NEW YORK: The euro held largely unchanged against the dollar Monday, despite poor economic data for the 18-nation eurozone pointing to slowing growth, and a deeper contraction in France.
"Forex volatility continues to trade near record-lows and seemingly little promises to break the euro and the US dollar out of recent ranges," said David Rodriguez at DailyFX.
Eurozone business activity slipped for the second month running in June, suggesting the single-currency bloc's modest recovery could be stalling.
Markit Economics' Eurozone Composite Purchasing Managers Index (PMI) for June slipped to 52.8 points from 53.5 in May, coming in at the weakest level since December.
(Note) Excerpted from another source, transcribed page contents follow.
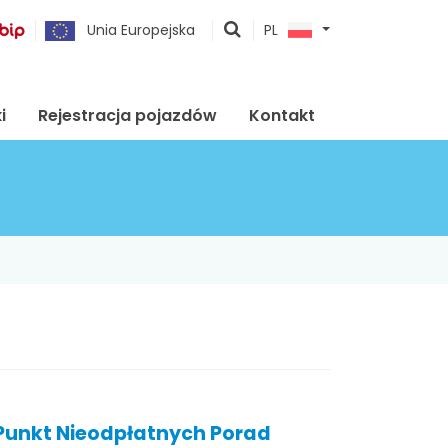
pokaż
Unia Europejska
PL
wyszukiwarkę
i
Rejestracja pojazdów
Kontakt
Punkt Nieodpłatnych Porad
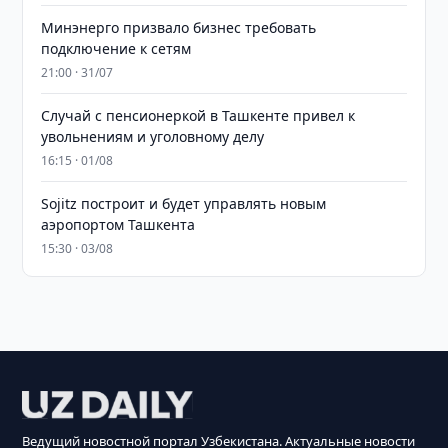
Минэнерго призвало бизнес требовать
подключение к сетям
21:00 · 31/07
Случай с пенсионеркой в Ташкенте привел к
увольнениям и уголовному делу
16:15 · 01/08
Sojitz построит и будет управлять новым
аэропортом Ташкента
15:30 · 03/08
Ведущий новостной портал Узбекистана. Актуальные новости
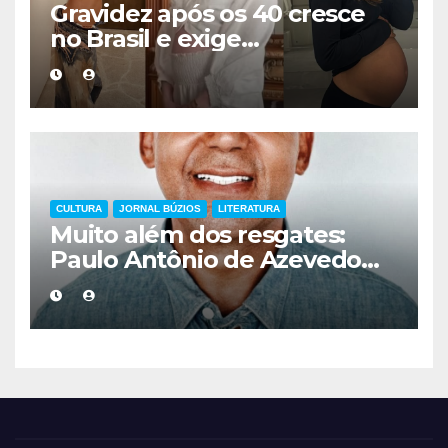
Gravidez após os 40 cresce
no Brasil e exige
acompanhamento médico
mais cuidadoso
CULTURA
JORNAL BÚZIOS
LITERATURA
Muito além dos resgates:
Paulo Antônio de Azevedo
eterniza a coragem, a
humanidade e a missão dos
guarda-vidas na literatura
brasileira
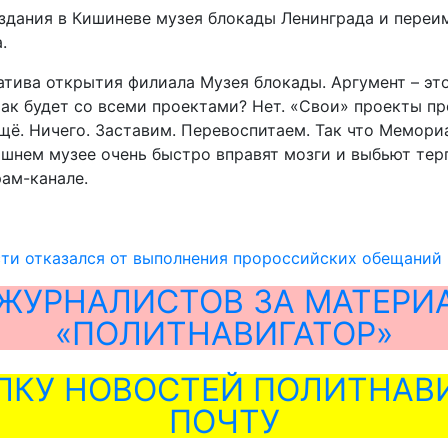
здания в Кишиневе музея блокады Ленинграда и переи
.
тива открытия филиала Музея блокады. Аргумент – эт
ак будет со всеми проектами? Нет. «Свои» проекты пр
 ещё. Ничего. Заставим. Перевоспитаем. Так что Мемо
ошнем музее очень быстро вправят мозги и выбьют те
ам-канале.
сти отказался от выполнения пророссийских обещаний
ЖУРНАЛИСТОВ ЗА МАТЕРИ
«ПОЛИТНАВИГАТОР»
ЛКУ НОВОСТЕЙ ПОЛИТНАВИ
ПОЧТУ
The data showed that growth remained robust in Germany, Europe's largest economy, despite weakening slightly, but that the downturn deepened in France, the country increasingly generating the most worry in the currency bloc.
Business activity in France slumped to 48.0 points from 49.3 points, even lower below the 50-point line which marks the difference between expansion and shrinkage of the economy.
"Although the survey suggests the eurozone as a whole should grow by at least 0.4 percent in the second quarter, France appears to be entering a renewed downturn after GDP (gross domestic product) stagnated in the first quarter," said Chris Williamson, chief economist at Markit.